Pues no, resulta que esta gente ha ido sacando discos sin cesar, y que este ya es el nº 14, para lo cual podría haberme dado cierta pista el hecho de que el “Megatropolis” original ya es posterior al “Condition Red”, pero bueno, eso pasa porque llevo ya unos 20 años esquivando los discos de power como si fueran cacas de perro en mitad de la acera.

¿Y por qué este interés ahora por Iron Savior? Pues porque nos mandaron el disco, y empezamos a bromear con quién hacía la crítica… y entre broma y broma, se me picó y me lo escuché. ¿Por qué?

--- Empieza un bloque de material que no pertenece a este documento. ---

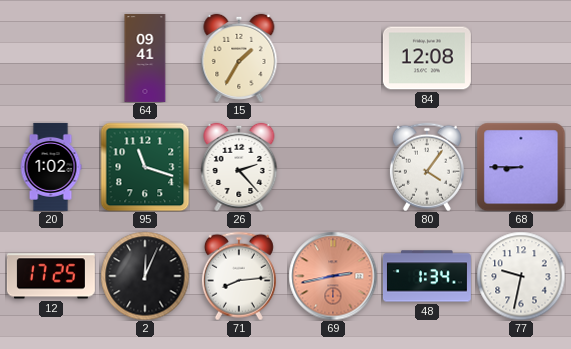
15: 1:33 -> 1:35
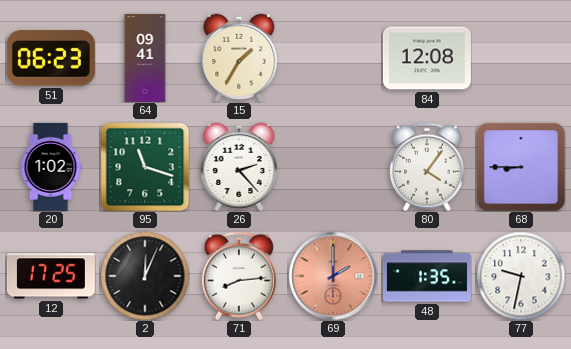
51: none -> 06:23
69: 2:43 -> 2:00
48: 1:34 -> 1:35
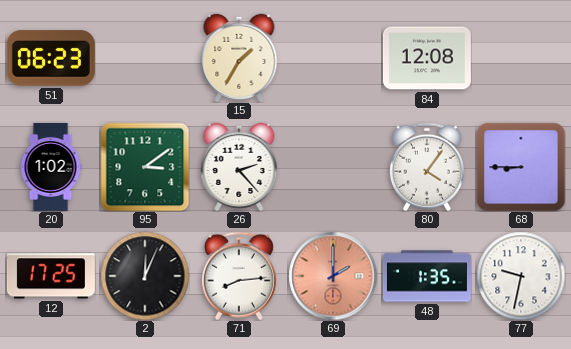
64: 09:41 -> none
95: 11:18 -> 3:09
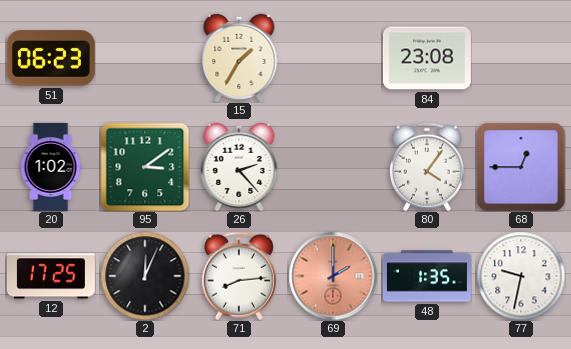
84: 12:08 -> 23:08
68: 8:45 -> 12:45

Ni idea, tengo un montón de series acumuladas y aquí estoy yo escuchándome el disco por cuarta vez.

La cosa es que tras saltarme la intro de rigor (que en posteriores escuchas sí que dejé y no sé si es querido o no el parecido al solo de Eddie Van Halen de la BSO de Top Gun) y de aguantar sin demasiados problemas la canción que abre y da título al cd, tope power, con sus tópicos, y sus “escais” y sus “spread your wings and fly away” de turno… nos llega “Our Time Has Come”, más heavy y menos power, con un Piet Sielk que ha madurado bastante bien su voz.

Luego nos viene “Hellbreaker”, más heavy-rock, y así va combinando el disco, entre power, metal melódico y heavy-rock, hasta toquecillos hardrockeros, con unos coros a lo largo de todo el cd que son eso, coros, sin intentar ir a buscar esa épica típica del power metal.

Sí que encontramos bodrios más simples que una canción de Bad Bunny, como “Raise the Flag”, pero en general el disco pasa bien, sobre todo por la variedad musical que nos ofrece (y más contando que estamos hablando de Iron Savior), con canciones como “Welcome to the New World” o “There Can Be Only One”, que no pasarán nunca al mp3 de mi coche, pero reconozco que no me molesta escucharlas.